- [Compito richiesto] Riporta il passo dell'estratto da "Dalle gallerie ai" a "accessibili (12-15 ottobre).", sostituendo "Londra" con "Parigi".

- [Estratto del documento]
Dalle gallerie ai musei, la presenza della produzione artistica del continente e della diaspora è aumentata e continua a crescere

di Silvia Anna Barrilà

Wendimagegn Belete, Between Matter and Memory 1, 2023 Acrilici, pastelli, serigrafia su tela, 100 x 100 cm, £ 10.000, Courtesy Kristin Hjellegjerde Gallery

3' di lettura

L’arte africana ha conquistato Londra. Tra gli appuntamenti della settimana di Frieze si è ormai affermata la fiera 1-54, dedicata all’arte contemporanea del continente africano e della diaspora, che alla sua 11ª edizione ha attratto un pubblico sempre più ampio e diversificato con un’offerta di qualità a prezzi ancora accessibili (12-15 ottobre).

- [Materiale]
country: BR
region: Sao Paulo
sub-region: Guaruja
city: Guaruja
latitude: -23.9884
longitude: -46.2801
---
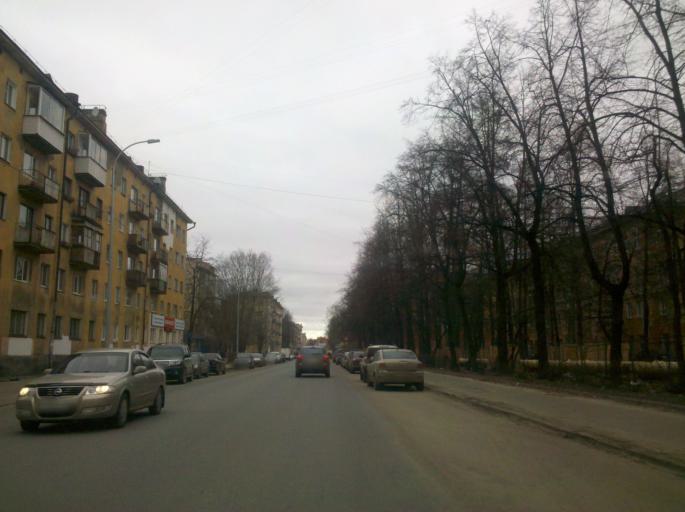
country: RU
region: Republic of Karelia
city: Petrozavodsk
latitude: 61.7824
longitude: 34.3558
--
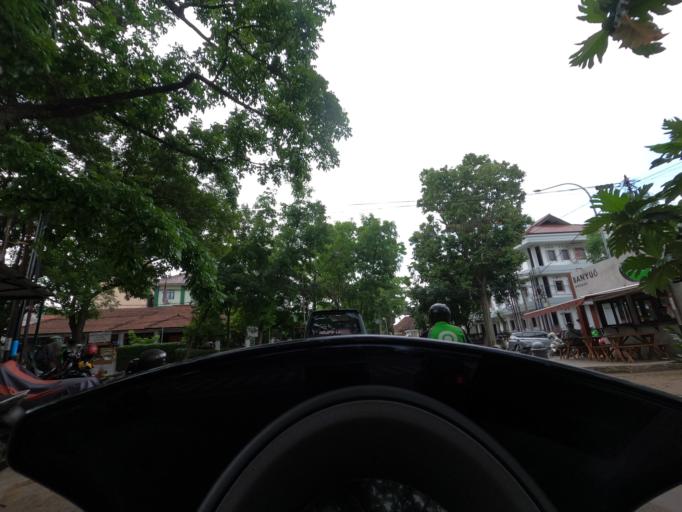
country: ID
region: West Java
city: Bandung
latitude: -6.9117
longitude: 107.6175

- [Risultato finale]
Dalle gallerie ai musei, la presenza della produzione artistica del continente e della diaspora è aumentata e continua a crescere

di Silvia Anna Barrilà

Wendimagegn Belete, Between Matter and Memory 1, 2023 Acrilici, pastelli, serigrafia su tela, 100 x 100 cm, £ 10.000, Courtesy Kristin Hjellegjerde Gallery

3' di lettura

L’arte africana ha conquistato Parigi. Tra gli appuntamenti della settimana di Frieze si è ormai affermata la fiera 1-54, dedicata all’arte contemporanea del continente africano e della diaspora, che alla sua 11ª edizione ha attratto un pubblico sempre più ampio e diversificato con un’offerta di qualità a prezzi ancora accessibili (12-15 ottobre).